» **TO DO**:
1. In the poker fouling text, take the part that opens with "We need to know" and closes with "the order matters.". Write it out again with "outs" changed to "live cards" at every occurrence.
2. Pick up the poker fouling text after its final line and write the next part.

» **TEXT SEGMENT**:
◆ ◆ ◆
We need to know the probability of fouling under Scenario A vs Scenario B.
We are drawing two more cards and if at least one of the two cards is not 6, 7, 8, 9, T or J then we foul under both scenarios. We'll call these cards our outs.
Scenario A:
We also foul if we draw the last 3 in the deck (3h) with any of our outs.
Scenario B:
We also foul if we draw 2 or 4 with our 7, 8, 9 and T outs.
If we draw our 7, 8, 9 or T out before drawing the 6 then we also foul. This is the only spot where the order matters.
Cards Exposed: 22
Cards Left for Drawing Pool: 30
Breakdown of cards left for drawing:
2: 2
4: 2
3: 1 (only the 3 of hearts is left)
6: 2
7: 2
8: 2
9: 3
T: 2
J: 4 (all four of the jacks are live)
◆ ◆ ◆
Stored data:
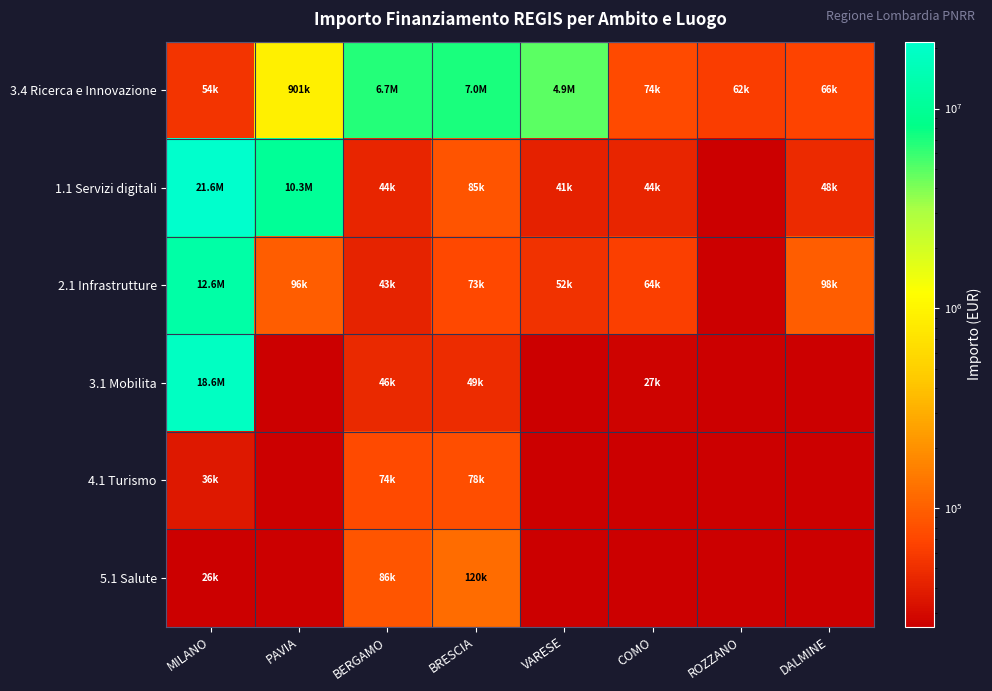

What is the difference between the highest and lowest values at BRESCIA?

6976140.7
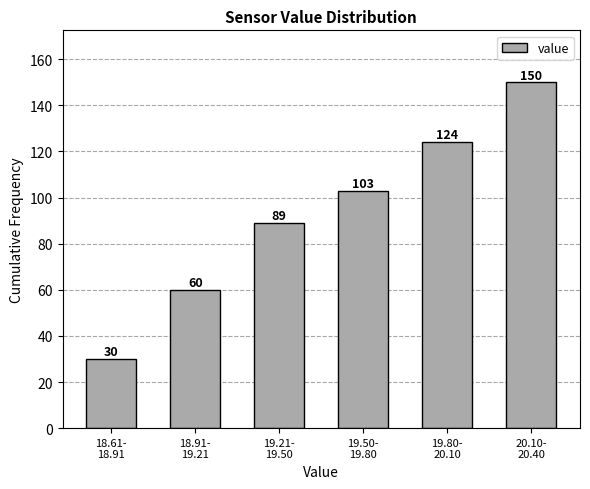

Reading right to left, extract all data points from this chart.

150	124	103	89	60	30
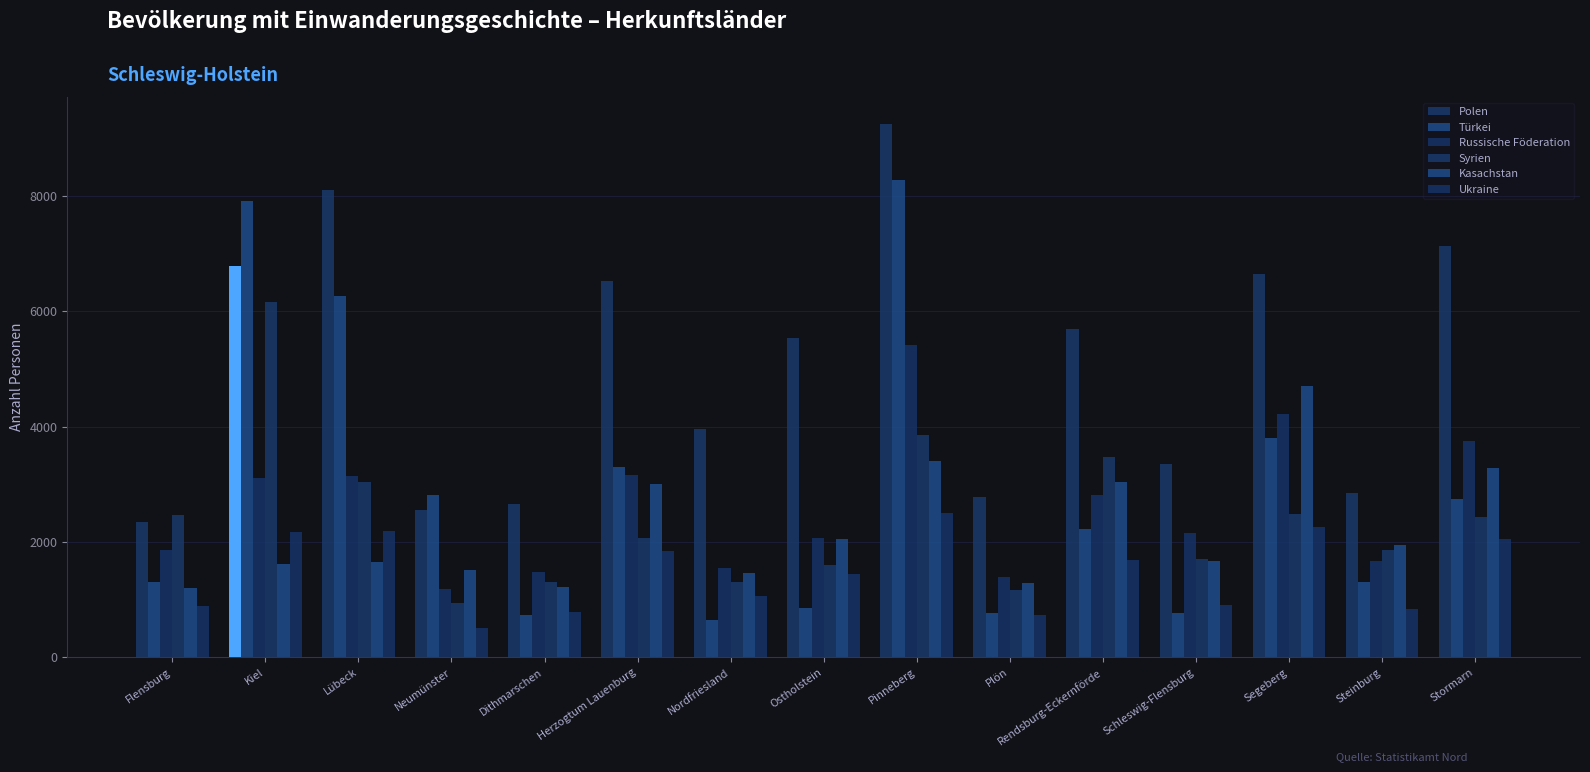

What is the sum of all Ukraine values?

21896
◆ ◆ ◆
» **EXERCISE RESULTS**:
1.
We need to know the probability of fouling under Scenario A vs Scenario B.
We are drawing two more cards and if at least one of the two cards is not 6, 7, 8, 9, T or J then we foul under both scenarios. We'll call these cards our live cards.
Scenario A:
We also foul if we draw the last 3 in the deck (3h) with any of our live cards.
Scenario B:
We also foul if we draw 2 or 4 with our 7, 8, 9 and T live cards.
If we draw our 7, 8, 9 or T out before drawing the 6 then we also foul. This is the only spot where the order matters.

2.
Other: 10
Total: 30
This is the probability for missing our outs altogether such that we foul under both scenarios:
P(blank and blank) = (15/30)*(14/29) = 24%
The order is important for part of Scenario B so we'll use permutations for the scenarios instead of combinations.
The number of ways we can draw our last 2 cards in our sample space:
Order Matters ==> Permutations ==> P(n,k) = n!/(n-k)! = P(30,2) = 30!/28! = 30*29 = 870
Scenario A: 3h issue. If the case 3 comes with any of our 15 outs in either of 2 orders (3h, 7c or 7c, 3h) then we foul. The chances are 15*2/P(30,2) or 3.5%.
*This means the total chances of fouling under Scenario A are 27.5% (24 + 3.5).
Scenario B: Deuces and Fours Issue. There are 4 deuces and fours left (two of each). If these combine with 9 of our outs (7, 8, 9, T, J) in either of 2 orders then we foul. The chances are 4*9*2/P(30,2) or 8.3%.
Scenario B: Sixes Issue. There are 2 sixes left. These 2 sixes cause fouls only if they come AFTER 9 of our outs (7, 8, 9, T). The chances are 2*9/P(30,2) or 2%.
*This means the total chances of fouling under Scenario B are 34.2% (24 + 8.3 + 2).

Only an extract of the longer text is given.